» Exercise
I need the records below retyped exactly.

» Data in this exercise
----
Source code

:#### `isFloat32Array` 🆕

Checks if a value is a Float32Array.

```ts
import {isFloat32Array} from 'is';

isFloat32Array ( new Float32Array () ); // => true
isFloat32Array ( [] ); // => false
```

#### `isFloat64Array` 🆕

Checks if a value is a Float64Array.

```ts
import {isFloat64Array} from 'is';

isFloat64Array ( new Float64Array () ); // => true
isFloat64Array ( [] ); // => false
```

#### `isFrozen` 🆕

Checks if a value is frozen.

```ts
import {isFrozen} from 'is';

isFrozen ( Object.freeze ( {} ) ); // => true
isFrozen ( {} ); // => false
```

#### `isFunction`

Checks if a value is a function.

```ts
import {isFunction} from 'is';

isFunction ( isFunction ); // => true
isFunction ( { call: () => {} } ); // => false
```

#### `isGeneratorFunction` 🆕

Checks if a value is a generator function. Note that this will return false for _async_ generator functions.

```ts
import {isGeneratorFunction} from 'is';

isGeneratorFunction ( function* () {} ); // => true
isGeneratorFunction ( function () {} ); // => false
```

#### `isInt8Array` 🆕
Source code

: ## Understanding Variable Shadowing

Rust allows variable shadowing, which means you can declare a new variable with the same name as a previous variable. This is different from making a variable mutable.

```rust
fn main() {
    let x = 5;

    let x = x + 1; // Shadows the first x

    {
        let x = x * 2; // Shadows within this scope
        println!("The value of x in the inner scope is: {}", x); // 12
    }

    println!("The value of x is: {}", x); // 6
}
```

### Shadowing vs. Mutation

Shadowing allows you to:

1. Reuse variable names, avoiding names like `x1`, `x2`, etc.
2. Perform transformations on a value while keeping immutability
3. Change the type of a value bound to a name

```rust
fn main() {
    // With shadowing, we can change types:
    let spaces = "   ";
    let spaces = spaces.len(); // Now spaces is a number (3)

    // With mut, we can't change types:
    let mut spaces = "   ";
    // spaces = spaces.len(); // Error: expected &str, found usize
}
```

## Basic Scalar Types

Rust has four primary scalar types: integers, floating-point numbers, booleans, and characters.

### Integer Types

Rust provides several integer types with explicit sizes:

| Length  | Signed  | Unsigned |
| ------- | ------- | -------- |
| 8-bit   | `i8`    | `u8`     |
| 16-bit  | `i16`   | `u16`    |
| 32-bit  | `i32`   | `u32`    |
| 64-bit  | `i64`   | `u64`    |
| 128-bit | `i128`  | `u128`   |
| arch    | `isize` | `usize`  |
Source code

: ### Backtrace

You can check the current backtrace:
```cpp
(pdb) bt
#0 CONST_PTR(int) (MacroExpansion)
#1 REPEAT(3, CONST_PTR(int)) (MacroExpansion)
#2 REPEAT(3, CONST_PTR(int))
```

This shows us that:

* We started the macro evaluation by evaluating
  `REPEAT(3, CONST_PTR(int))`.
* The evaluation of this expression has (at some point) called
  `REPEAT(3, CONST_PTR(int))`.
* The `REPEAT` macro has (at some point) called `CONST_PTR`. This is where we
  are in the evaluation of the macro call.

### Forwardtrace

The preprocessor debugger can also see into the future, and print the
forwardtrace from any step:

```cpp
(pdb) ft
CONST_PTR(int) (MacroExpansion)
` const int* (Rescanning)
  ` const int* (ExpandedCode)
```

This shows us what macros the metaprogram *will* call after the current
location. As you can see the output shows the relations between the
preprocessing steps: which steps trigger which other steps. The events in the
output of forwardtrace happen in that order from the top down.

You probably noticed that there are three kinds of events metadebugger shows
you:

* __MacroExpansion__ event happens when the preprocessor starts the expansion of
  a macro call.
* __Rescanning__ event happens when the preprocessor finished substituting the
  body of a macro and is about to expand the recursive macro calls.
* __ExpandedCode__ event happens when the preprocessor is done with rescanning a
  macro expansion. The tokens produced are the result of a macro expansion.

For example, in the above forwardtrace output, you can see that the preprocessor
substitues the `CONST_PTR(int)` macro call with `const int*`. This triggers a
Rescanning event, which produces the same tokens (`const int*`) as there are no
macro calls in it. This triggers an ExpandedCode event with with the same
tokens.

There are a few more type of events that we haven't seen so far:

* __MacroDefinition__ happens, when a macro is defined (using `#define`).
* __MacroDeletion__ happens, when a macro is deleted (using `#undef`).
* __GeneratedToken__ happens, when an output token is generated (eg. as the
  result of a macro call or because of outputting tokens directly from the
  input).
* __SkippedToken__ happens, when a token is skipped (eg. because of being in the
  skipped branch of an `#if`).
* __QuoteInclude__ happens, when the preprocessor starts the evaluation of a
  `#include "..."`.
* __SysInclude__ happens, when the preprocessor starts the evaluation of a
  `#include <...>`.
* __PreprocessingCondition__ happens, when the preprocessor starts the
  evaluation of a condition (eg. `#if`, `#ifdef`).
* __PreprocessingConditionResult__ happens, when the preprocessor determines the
----
» Written answer
Source code

:#### `isFloat32Array` 🆕

Checks if a value is a Float32Array.

```ts
import {isFloat32Array} from 'is';

isFloat32Array ( new Float32Array () ); // => true
isFloat32Array ( [] ); // => false
```

#### `isFloat64Array` 🆕

Checks if a value is a Float64Array.

```ts
import {isFloat64Array} from 'is';

isFloat64Array ( new Float64Array () ); // => true
isFloat64Array ( [] ); // => false
```

#### `isFrozen` 🆕

Checks if a value is frozen.

```ts
import {isFrozen} from 'is';

isFrozen ( Object.freeze ( {} ) ); // => true
isFrozen ( {} ); // => false
```

#### `isFunction`

Checks if a value is a function.

```ts
import {isFunction} from 'is';

isFunction ( isFunction ); // => true
isFunction ( { call: () => {} } ); // => false
```

#### `isGeneratorFunction` 🆕

Checks if a value is a generator function. Note that this will return false for _async_ generator functions.

```ts
import {isGeneratorFunction} from 'is';

isGeneratorFunction ( function* () {} ); // => true
isGeneratorFunction ( function () {} ); // => false
```

#### `isInt8Array` 🆕
Source code

: ## Understanding Variable Shadowing

Rust allows variable shadowing, which means you can declare a new variable with the same name as a previous variable. This is different from making a variable mutable.

```rust
fn main() {
    let x = 5;

    let x = x + 1; // Shadows the first x

    {
        let x = x * 2; // Shadows within this scope
        println!("The value of x in the inner scope is: {}", x); // 12
    }

    println!("The value of x is: {}", x); // 6
}
```

### Shadowing vs. Mutation

Shadowing allows you to:

1. Reuse variable names, avoiding names like `x1`, `x2`, etc.
2. Perform transformations on a value while keeping immutability
3. Change the type of a value bound to a name

```rust
fn main() {
    // With shadowing, we can change types:
    let spaces = "   ";
    let spaces = spaces.len(); // Now spaces is a number (3)

    // With mut, we can't change types:
    let mut spaces = "   ";
    // spaces = spaces.len(); // Error: expected &str, found usize
}
```

## Basic Scalar Types

Rust has four primary scalar types: integers, floating-point numbers, booleans, and characters.

### Integer Types

Rust provides several integer types with explicit sizes:

| Length  | Signed  | Unsigned |
| ------- | ------- | -------- |
| 8-bit   | `i8`    | `u8`     |
| 16-bit  | `i16`   | `u16`    |
| 32-bit  | `i32`   | `u32`    |
| 64-bit  | `i64`   | `u64`    |
| 128-bit | `i128`  | `u128`   |
| arch    | `isize` | `usize`  |
Source code

: ### Backtrace

You can check the current backtrace:
```cpp
(pdb) bt
#0 CONST_PTR(int) (MacroExpansion)
#1 REPEAT(3, CONST_PTR(int)) (MacroExpansion)
#2 REPEAT(3, CONST_PTR(int))
```

This shows us that:

* We started the macro evaluation by evaluating
  `REPEAT(3, CONST_PTR(int))`.
* The evaluation of this expression has (at some point) called
  `REPEAT(3, CONST_PTR(int))`.
* The `REPEAT` macro has (at some point) called `CONST_PTR`. This is where we
  are in the evaluation of the macro call.

### Forwardtrace

The preprocessor debugger can also see into the future, and print the
forwardtrace from any step:

```cpp
(pdb) ft
CONST_PTR(int) (MacroExpansion)
` const int* (Rescanning)
  ` const int* (ExpandedCode)
```

This shows us what macros the metaprogram *will* call after the current
location. As you can see the output shows the relations between the
preprocessing steps: which steps trigger which other steps. The events in the
output of forwardtrace happen in that order from the top down.

You probably noticed that there are three kinds of events metadebugger shows
you:

* __MacroExpansion__ event happens when the preprocessor starts the expansion of
  a macro call.
* __Rescanning__ event happens when the preprocessor finished substituting the
  body of a macro and is about to expand the recursive macro calls.
* __ExpandedCode__ event happens when the preprocessor is done with rescanning a
  macro expansion. The tokens produced are the result of a macro expansion.

For example, in the above forwardtrace output, you can see that the preprocessor
substitues the `CONST_PTR(int)` macro call with `const int*`. This triggers a
Rescanning event, which produces the same tokens (`const int*`) as there are no
macro calls in it. This triggers an ExpandedCode event with with the same
tokens.

There are a few more type of events that we haven't seen so far:

* __MacroDefinition__ happens, when a macro is defined (using `#define`).
* __MacroDeletion__ happens, when a macro is deleted (using `#undef`).
* __GeneratedToken__ happens, when an output token is generated (eg. as the
  result of a macro call or because of outputting tokens directly from the
  input).
* __SkippedToken__ happens, when a token is skipped (eg. because of being in the
  skipped branch of an `#if`).
* __QuoteInclude__ happens, when the preprocessor starts the evaluation of a
  `#include "..."`.
* __SysInclude__ happens, when the preprocessor starts the evaluation of a
  `#include <...>`.
* __PreprocessingCondition__ happens, when the preprocessor starts the
  evaluation of a condition (eg. `#if`, `#ifdef`).
* __PreprocessingConditionResult__ happens, when the preprocessor determines the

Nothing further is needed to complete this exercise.